Task instructions:
An exact copy of the data is required; the images should not appear in it.

Document images with source code
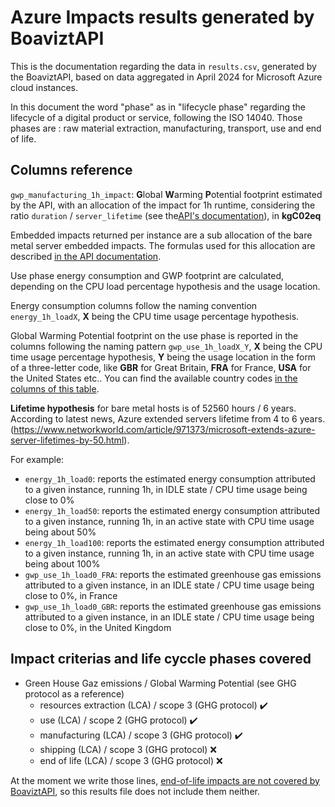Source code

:# Azure Impacts results generated by BoaviztAPI

This is the documentation regarding the data in `results.csv`, generated by the BoaviztAPI, based on data aggregated in April 2024 for Microsoft Azure cloud instances.

In this document the word "phase" as in "lifecycle phase" regarding the lifecycle of a digital product or service, following the ISO 14040. Those phases are : raw material extraction, manufacturing, transport, use and end of life.

## Columns reference

`gwp_manufacturing_1h_impact`: **G**lobal **W**arming **P**otential footprint estimated by the API, with an allocation of the impact for 1h runtime, considering the ratio `duration` / `server_lifetime` (see the[API's documentation](https://doc.api.boavizta.org/Explanations/embedded_methodology/)), in **kgC02eq**

Embedded impacts returned per instance are a sub allocation of the bare metal server embedded impacts. The formulas used for this allocation are described [in the API documentation](https://doc.api.boavizta.org/Explanations/services/cloud/#method).

Use phase energy consumption and GWP footprint are calculated, depending on the CPU load percentage hypothesis and the usage location.

Energy consumption columns follow the naming convention `energy_1h_loadX`, **X** being the CPU time usage percentage hypothesis.

Global Warming Potential footprint on the use phase is reported in the columns following the naming pattern `gwp_use_1h_loadX_Y`, **X** being the CPU time usage percentage hypothesis, **Y** being the usage location in the form of a three-letter code, like **GBR** for Great Britain, **FRA** for France, **USA** for the United States etc.. You can find the available country codes [in the columns of this table](https://github.com/Boavizta/boaviztapi/blob/main/boaviztapi/data/crowdsourcing/electrical_mix.csv).

**Lifetime hypothesis** for bare metal hosts is of 52560 hours / 6 years. According to latest news, Azure extended servers lifetime from 4 to 6 years. (https://www.networkworld.com/article/971373/microsoft-extends-azure-server-lifetimes-by-50.html).

For example:

- `energy_1h_load0`:  reports the estimated energy consumption attributed to a given instance, running 1h, in IDLE state / CPU time usage being close to 0%
- `energy_1h_load50`: reports the estimated energy consumption attributed to a given instance, running 1h, in an active state with CPU time usage being about 50%
- `energy_1h_load100`: reports the estimated energy consumption attributed to a given instance, running 1h, in an active state with CPU time usage being about 100%
- `gwp_use_1h_load0_FRA`: reports the estimated greenhouse gas emissions attributed to a given instance, in an IDLE state / CPU time usage being close to 0%, in France
- `gwp_use_1h_load0_GBR`: reports the estimated greenhouse gas emissions attributed to a given instance, in an IDLE state / CPU time usage being close to 0%, in the United Kingdom

## Impact criterias and life cyccle phases covered

- Green House Gaz emissions / Global Warming Potential (see GHG protocol as a reference)
    - resources extraction (LCA) / scope 3 (GHG protocol) ✔️
    - use (LCA) / scope 2 (GHG protocol) ✔️
    - manufacturing (LCA) / scope 3 (GHG protocol) ✔️
    - shipping (LCA) / scope 3 (GHG protocol) ❌
    - end of life (LCA) / scope 3 (GHG protocol) ❌

At the moment we write those lines, [end-of-life impacts are not covered by BoaviztAPI](https://doc.api.boavizta.org/Explanations/embedded_methodology/), so this results file does not include them neither.
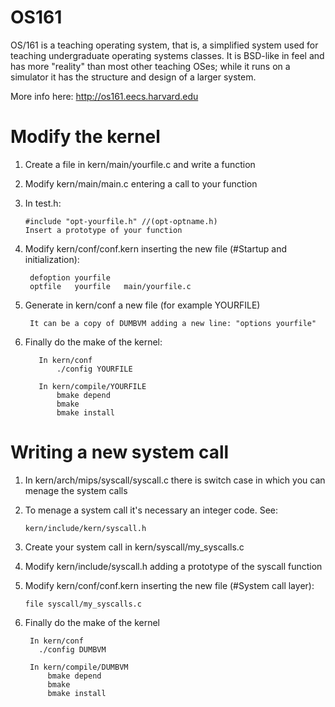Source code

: # OS161

OS/161 is a teaching operating system, that is, a simplified system used for teaching undergraduate operating systems classes. It is BSD-like in feel and has more "reality" than most other teaching OSes; while it runs on a simulator it has the structure and design of a larger system. 

More info here: http://os161.eecs.harvard.edu

# Modify the kernel

  1. Create a file in kern/main/yourfile.c and write a function
  2. Modify kern/main/main.c entering a call to your function
  3. In test.h:
  
         #include "opt-yourfile.h" //(opt-optname.h)
         Insert a prototype of your function  
         
  4. Modify kern/conf/conf.kern inserting the new file (#Startup and initialization):   
  
          defoption yourfile
          optfile   yourfile   main/yourfile.c
          
  5. Generate in kern/conf a new file (for example YOURFILE)
  
          It can be a copy of DUMBVM adding a new line: "options yourfile"
        
  6. Finally do the make of the kernel:
  
            In kern/conf
                ./config YOURFILE
                
            In kern/compile/YOURFILE
                bmake depend
                bmake
                bmake install
            
# Writing a new system call
  
  1. In kern/arch/mips/syscall/syscall.c there is switch case in which you can menage the system calls
  2. To menage a system call it's necessary an integer code. See:
  
         kern/include/kern/syscall.h
         
  3. Create your system call in kern/syscall/my_syscalls.c
  4. Modify kern/include/syscall.h adding a prototype of the syscall function
  5. Modify kern/conf/conf.kern inserting the new file (#System call layer):
  
         file syscall/my_syscalls.c
     
  6. Finally do the make of the kernel
          
          In kern/conf
            ./config DUMBVM
            
          In kern/compile/DUMBVM
              bmake depend
              bmake
              bmake install
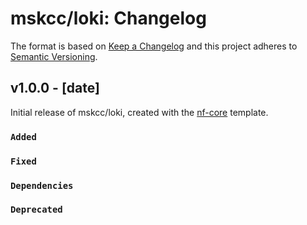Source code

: # mskcc/loki: Changelog

The format is based on [Keep a Changelog](https://keepachangelog.com/en/1.0.0/)
and this project adheres to [Semantic Versioning](https://semver.org/spec/v2.0.0.html).

## v1.0.0 - [date]

Initial release of mskcc/loki, created with the [nf-core](https://nf-co.re/) template.

### `Added`

### `Fixed`

### `Dependencies`

### `Deprecated`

Reply:
Source code

:# Azure Impacts results generated by BoaviztAPI

This is the documentation regarding the data in `results.csv`, generated by the BoaviztAPI, based on data aggregated in April 2024 for Microsoft Azure cloud instances.

In this document the word "phase" as in "lifecycle phase" regarding the lifecycle of a digital product or service, following the ISO 14040. Those phases are : raw material extraction, manufacturing, transport, use and end of life.

## Columns reference

`gwp_manufacturing_1h_impact`: **G**lobal **W**arming **P**otential footprint estimated by the API, with an allocation of the impact for 1h runtime, considering the ratio `duration` / `server_lifetime` (see the[API's documentation](https://doc.api.boavizta.org/Explanations/embedded_methodology/)), in **kgC02eq**

Embedded impacts returned per instance are a sub allocation of the bare metal server embedded impacts. The formulas used for this allocation are described [in the API documentation](https://doc.api.boavizta.org/Explanations/services/cloud/#method).

Use phase energy consumption and GWP footprint are calculated, depending on the CPU load percentage hypothesis and the usage location.

Energy consumption columns follow the naming convention `energy_1h_loadX`, **X** being the CPU time usage percentage hypothesis.

Global Warming Potential footprint on the use phase is reported in the columns following the naming pattern `gwp_use_1h_loadX_Y`, **X** being the CPU time usage percentage hypothesis, **Y** being the usage location in the form of a three-letter code, like **GBR** for Great Britain, **FRA** for France, **USA** for the United States etc.. You can find the available country codes [in the columns of this table](https://github.com/Boavizta/boaviztapi/blob/main/boaviztapi/data/crowdsourcing/electrical_mix.csv).

**Lifetime hypothesis** for bare metal hosts is of 52560 hours / 6 years. According to latest news, Azure extended servers lifetime from 4 to 6 years. (https://www.networkworld.com/article/971373/microsoft-extends-azure-server-lifetimes-by-50.html).

For example:

- `energy_1h_load0`:  reports the estimated energy consumption attributed to a given instance, running 1h, in IDLE state / CPU time usage being close to 0%
- `energy_1h_load50`: reports the estimated energy consumption attributed to a given instance, running 1h, in an active state with CPU time usage being about 50%
- `energy_1h_load100`: reports the estimated energy consumption attributed to a given instance, running 1h, in an active state with CPU time usage being about 100%
- `gwp_use_1h_load0_FRA`: reports the estimated greenhouse gas emissions attributed to a given instance, in an IDLE state / CPU time usage being close to 0%, in France
- `gwp_use_1h_load0_GBR`: reports the estimated greenhouse gas emissions attributed to a given instance, in an IDLE state / CPU time usage being close to 0%, in the United Kingdom

## Impact criterias and life cyccle phases covered

- Green House Gaz emissions / Global Warming Potential (see GHG protocol as a reference)
    - resources extraction (LCA) / scope 3 (GHG protocol) ✔️
    - use (LCA) / scope 2 (GHG protocol) ✔️
    - manufacturing (LCA) / scope 3 (GHG protocol) ✔️
    - shipping (LCA) / scope 3 (GHG protocol) ❌
    - end of life (LCA) / scope 3 (GHG protocol) ❌

At the moment we write those lines, [end-of-life impacts are not covered by BoaviztAPI](https://doc.api.boavizta.org/Explanations/embedded_methodology/), so this results file does not include them neither.
Source code

: # OS161

OS/161 is a teaching operating system, that is, a simplified system used for teaching undergraduate operating systems classes. It is BSD-like in feel and has more "reality" than most other teaching OSes; while it runs on a simulator it has the structure and design of a larger system. 

More info here: http://os161.eecs.harvard.edu

# Modify the kernel

  1. Create a file in kern/main/yourfile.c and write a function
  2. Modify kern/main/main.c entering a call to your function
  3. In test.h:
  
         #include "opt-yourfile.h" //(opt-optname.h)
         Insert a prototype of your function  
         
  4. Modify kern/conf/conf.kern inserting the new file (#Startup and initialization):   
  
          defoption yourfile
          optfile   yourfile   main/yourfile.c
          
  5. Generate in kern/conf a new file (for example YOURFILE)
  
          It can be a copy of DUMBVM adding a new line: "options yourfile"
        
  6. Finally do the make of the kernel:
  
            In kern/conf
                ./config YOURFILE
                
            In kern/compile/YOURFILE
                bmake depend
                bmake
                bmake install
            
# Writing a new system call
  
  1. In kern/arch/mips/syscall/syscall.c there is switch case in which you can menage the system calls
  2. To menage a system call it's necessary an integer code. See:
  
         kern/include/kern/syscall.h
         
  3. Create your system call in kern/syscall/my_syscalls.c
  4. Modify kern/include/syscall.h adding a prototype of the syscall function
  5. Modify kern/conf/conf.kern inserting the new file (#System call layer):
  
         file syscall/my_syscalls.c
     
  6. Finally do the make of the kernel
          
          In kern/conf
            ./config DUMBVM
            
          In kern/compile/DUMBVM
              bmake depend
              bmake
              bmake install
Source code

: # mskcc/loki: Changelog

The format is based on [Keep a Changelog](https://keepachangelog.com/en/1.0.0/)
and this project adheres to [Semantic Versioning](https://semver.org/spec/v2.0.0.html).

## v1.0.0 - [date]

Initial release of mskcc/loki, created with the [nf-core](https://nf-co.re/) template.

### `Added`

### `Fixed`

### `Dependencies`

### `Deprecated`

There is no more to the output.